行政書士 兼 離婚情報コーディネーターの中森です。
離婚は、お互いの合意さえあれば自由にできます。
しかし、どちらか一方が離婚に反対している場合には、
民法770条に規定された5つの離婚原因のどれかがないと
離婚できません。
また、離婚原因を作った側(有責配偶者)からの離婚申立ても
認められないというのが一般的です。
◆破綻主義
しかし、すでに夫婦関係が破たんして修復不可能な状態
なのに離婚を認めないのは不自然で、むしろ離婚を認めるほうが
自然だという考え方(破綻主義)もあり、そういった判例もあります。
しかし、すべての有責配偶者の離婚申立てを認めたわけではなく、
少なくとも次のような条件が必要とされています。
①夫婦の別居が年齢および同居期間と比べ、相当長期間及んでいること。
②夫婦の間に、未成熟の子どもがいないこと。
③離婚により、相手が生活に困ることがないよう経済的な面倒をみてやること
なので、
別居期間が短く
(別居の原因や別居中の行き来の程度など他の要素との
関連にもよりますが、概ね5年程度別居が続いていれば、
もはや元に戻れないと判断される可能性があります)、
未成熟の子がいる場合は、有責配偶者からの離婚請求は
困難と言えます。
◆別れたければ、相手が生活に困らない程度のお金が必要
家庭裁判所での調停や審判で離婚した夫婦のうち、
別れるときに慰謝料や財産分与が払われたのは
4組に1組にすぎません(平成22年)。
しかも、その金額は意外に少なく、400万円以下
が半数以上です。
離婚する際の慰謝料や財産分与の考え方としては、
①慰謝料は、離婚原因を作ったほうが払う
夫婦双方に原因がある場合は、より重大な原因がある方
が払います。
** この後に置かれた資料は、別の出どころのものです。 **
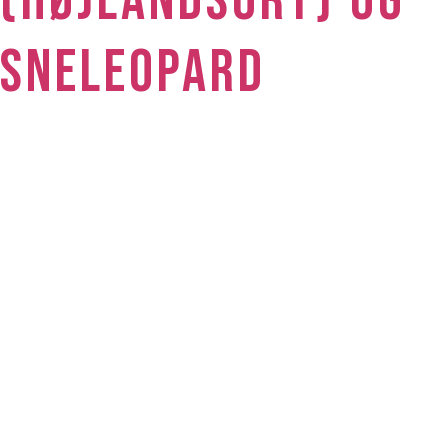
(HØJLANDSURT) OG
SNELEOPARD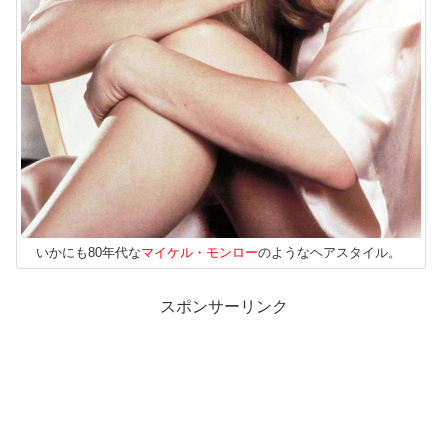
いかにも80年代な
マイケル・モンロー
のようなヘアスタイル。
スポンサーリンク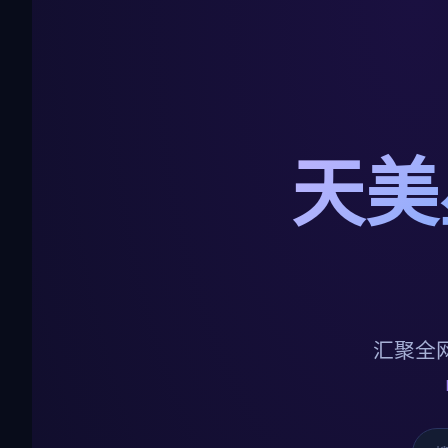
天美
汇聚全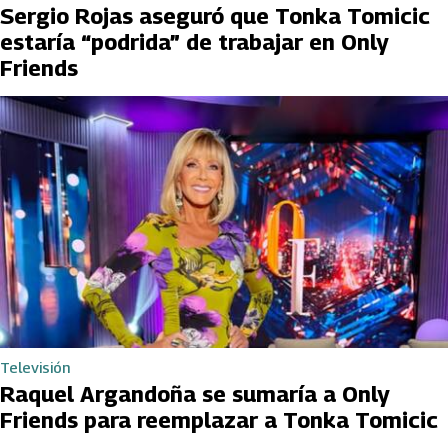
Sergio Rojas aseguró que Tonka Tomicic
estaría “podrida” de trabajar en Only
Friends
Televisión
Raquel Argandoña se sumaría a Only
Friends para reemplazar a Tonka Tomicic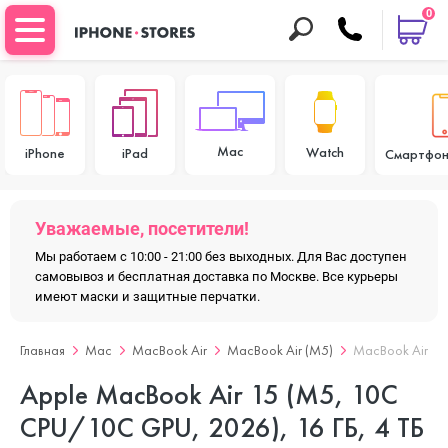
0
Mac
Watch
iPhone
iPad
Смартфон
Уважаемые, посетители!
Мы работаем с 10:00 - 21:00 без выходных. Для Вас доступен
самовывоз и бесплатная доставка по Москве. Все курьеры
имеют маски и защитные перчатки.
Главная
Mac
MacBook Air
MacBook Air (M5)
MacBook Air 15
Apple MacBook Air 15 (M5, 10C
CPU/10C GPU, 2026), 16 ГБ, 4 ТБ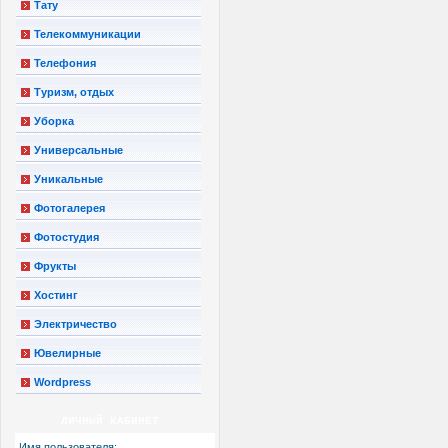
Тату
Телекоммуникации
Телефония
Туризм, отдых
Уборка
Универсальные
Уникальные
Фотогалерея
Фотостудия
Фрукты
Хостинг
Электричество
Ювелирные
Wordpress
ЛИЧНЫЙ КАБИНЕТ
Имя пользователя: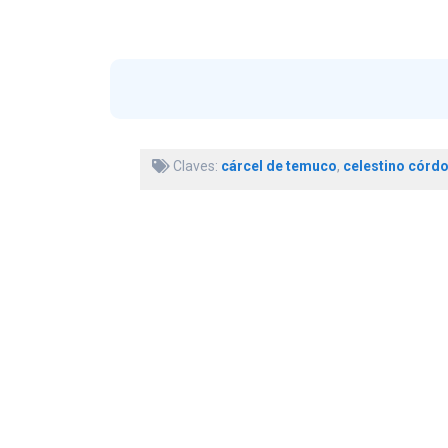
Claves:
cárcel de temuco
,
celestino córd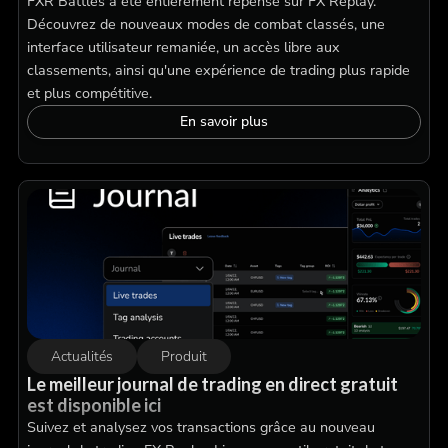
FXR Battles a été entièrement repensé sur FX Replay.
Découvrez de nouveaux modes de combat classés, une
interface utilisateur remaniée, un accès libre aux
classements, ainsi qu'une expérience de trading plus rapide
et plus compétitive.
En savoir plus
Actualités
Produit
Le meilleur journal de trading en direct gratuit
est disponible ici
Suivez et analysez vos transactions grâce au nouveau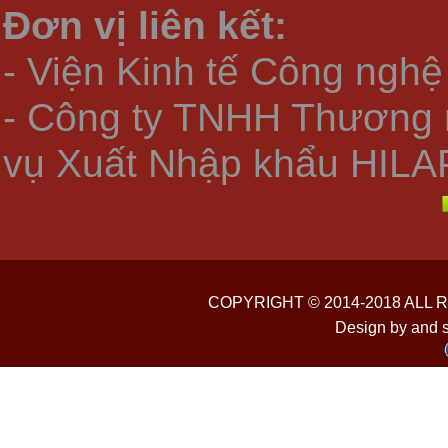
Đơn vị liên kết:
- Viện Kinh tế Công nghệ
- Công ty TNHH Thương 
vụ Xuất Nhập khẩu HILA
COPYRIGHT © 2014-2018 ALL
Design by and 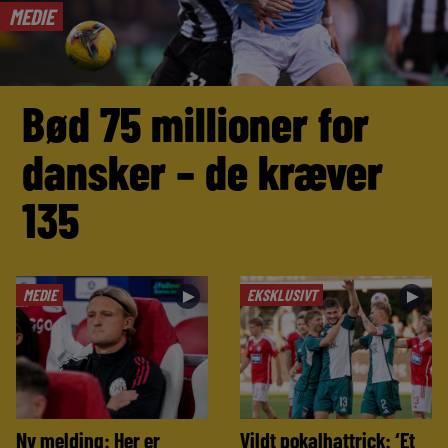
MEDIE
Bød 75 millioner for
dansker – de kræver
135
MEDIE
EKSKLUSIVT
►
►
Ny melding: Her er
Vildt pokalhattrick: ‘Et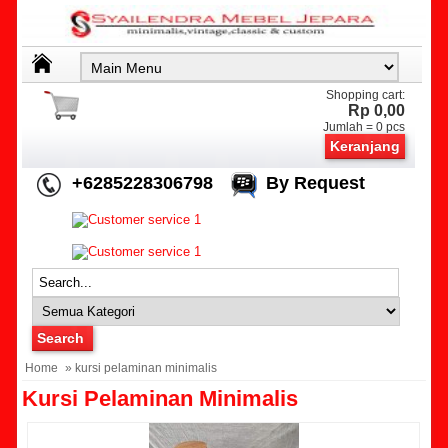
Shopping cart:
Rp 0,00
Jumlah =
0
pcs
Keranjang
+6285228306798
By Request
Home
» kursi pelaminan minimalis
Kursi Pelaminan Minimalis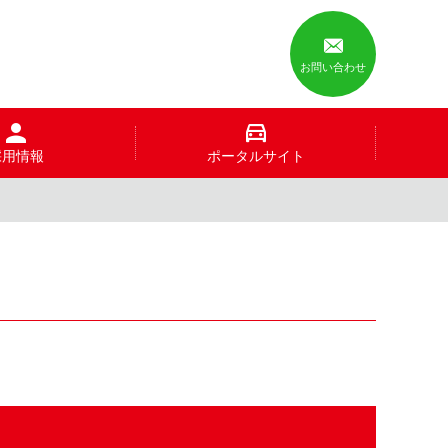
お問い合わせ
採用情報
ポータルサイト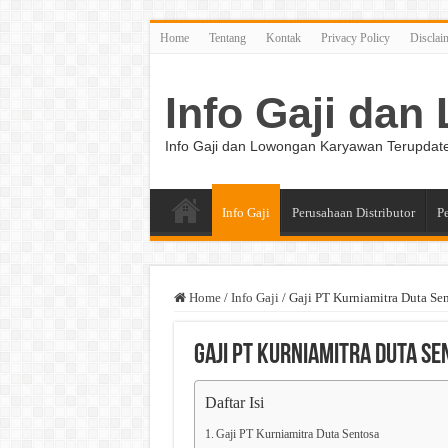
Home
Tentang
Kontak
Privacy Policy
Disclai
Info Gaji da
Info Gaji dan Lowongan Karyawan Terupdat
Info Gaji
Perusahaan Distributor
P
Home
/
Info Gaji
/
Gaji PT Kurniamitra Duta Se
Gaji PT Kurniamitra Duta Se
Daftar Isi
Gaji PT Kurniamitra Duta Sentosa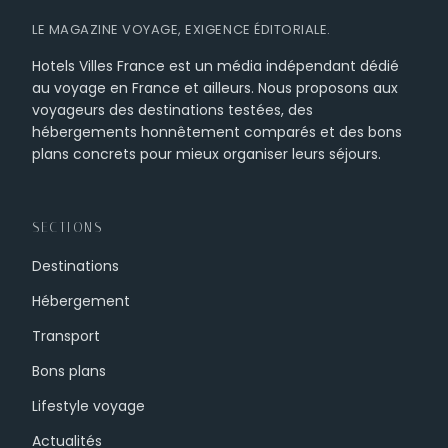
LE MAGAZINE VOYAGE, EXIGENCE ÉDITORIALE.
Hotels Villes France est un média indépendant dédié
au voyage en France et ailleurs. Nous proposons aux
voyageurs des destinations testées, des
hébergements honnêtement comparés et des bons
plans concrets pour mieux organiser leurs séjours.
SECTIONS
Destinations
Hébergement
Transport
Bons plans
Lifestyle voyage
Actualités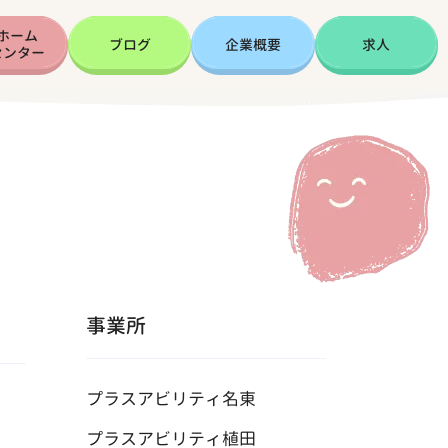
ホーム
ブログ
企業概要
求人
センター
事業所
プラスアビリティ名東
プラスアビリティ植田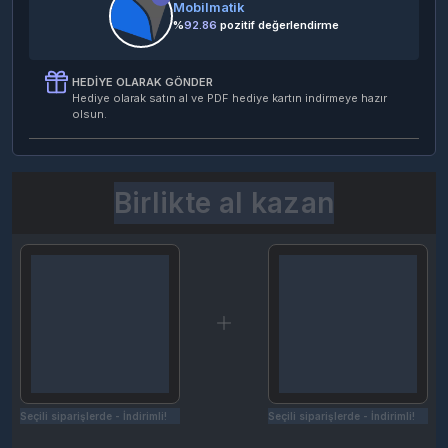
Mobilmatik
%
92.86
pozitif değerlendirme
HEDIYE OLARAK GÖNDER
Hediye olarak satın al ve PDF hediye kartın indirmeye hazır
olsun.
Birlikte al kazan
Seçili siparişlerde - İndirimli!
Seçili siparişlerde - İndirimli!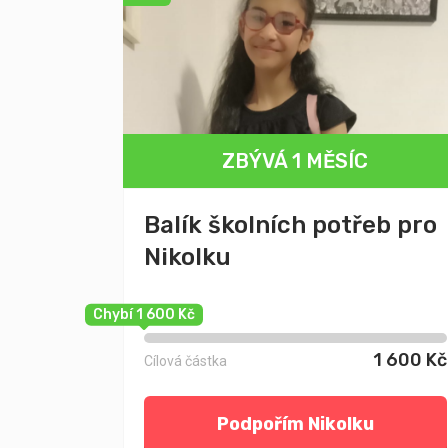
ZBÝVÁ 1 MĚSÍC
Balík školních potřeb pro
Nikolku
Chybí 1 600 Kč
1 600 Kč
Cílová částka
Podpořím Nikolku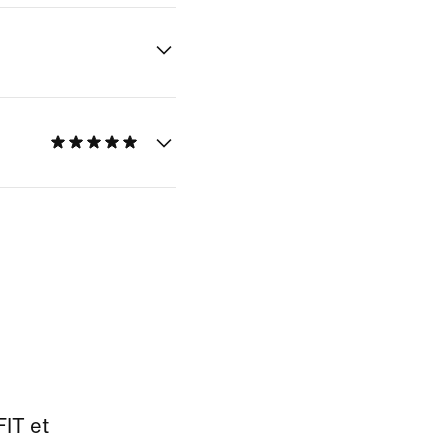
FIT et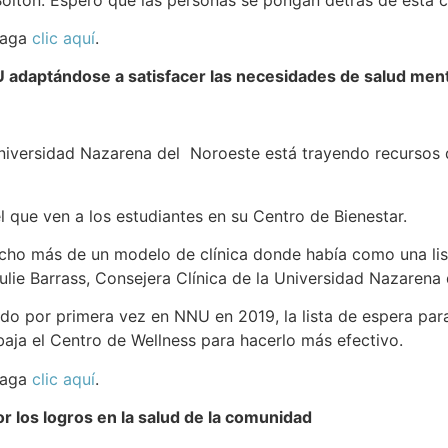
 haga
clic aquí
.
 adaptándose a satisfacer las necesidades de salud ment
 Universidad Nazarena del Noroeste está trayendo recursos 
 que ven a los estudiantes en su Centro de Bienestar.
ucho más de un modelo de clínica donde había como una list
ulie Barrass, Consejera Clínica de la Universidad Nazarena
o por primera vez en NNU en 2019, la lista de espera para 
aja el Centro de Wellness para hacerlo más efectivo.
 haga
clic aquí
.
 los logros en la salud de la comunidad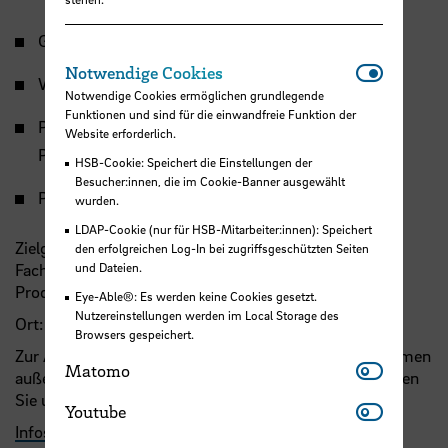
Grundlagen Lean Manufacturing
Notwendi
Notwendige Cookies
Wertstromanalyse und Wertstromdesign
Notwendige Cookies ermöglichen grundlegende
Funktionen und sind für die einwandfreie Funktion der
Prinzipien, Methoden und Werkzeuge zur
Website erforderlich.
Prozessoptimierung
HSB-Cookie: Speichert die Einstellungen der
Besucher:innen, die im Cookie-Banner ausgewählt
Praxisphase Smart Factory
wurden.
LDAP-Cookie (nur für HSB-Mitarbeiter:innen): Speichert
Zielgruppe: Techniker, Ingenieure, angehenden
den erfolgreichen Log-In bei zugriffsgeschützten Seiten
und Dateien.
Fachexperten und Führungskräfte mit Bezug zur
Produktion.
Eye-Able®: Es werden keine Cookies gesetzt.
Nutzereinstellungen werden im Local Storage des
Ort: Neustadtswall 30, 28199 Bremen
Browsers gespeichert.
Zur Absprache individueller Termine für Ihre Unternehmen
Matomo
Matomo
außerhalb des regulären Seminarangebotes kontaktieren
Sie uns gerne!
Youtube
Youtube
Infos und Termine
結婚年数にもよりますが、慰謝料額は
通常100万円前後と安く、多くても500万円止まりです。
②財産分与の対象になる財産は、結婚後に夫婦で築いてきた財産
結婚前から元々持っていた財産、結婚後に相続などで
取得した財産は、対象になりません。
③財産分与の割合は、その財産を築くのにどのくらい貢献したかで判断
一般的に、共働きの場合は2分の1、
専業主婦の場合は3割~4割です。
また、サラリーマン世帯では、ローンの残ったマンション・戸建
しか財産がないというケースも珍しくありません。
例えば、財産分与の対象は2500万円の土地建物だが、
ローンが1500万円残っていたとすると実際に財産分与の対象に
なる金額は差引1000万円となります。
また、オーバーローンとなり、マイナスの資産をどうするか?
で話し合うケースも多くあります。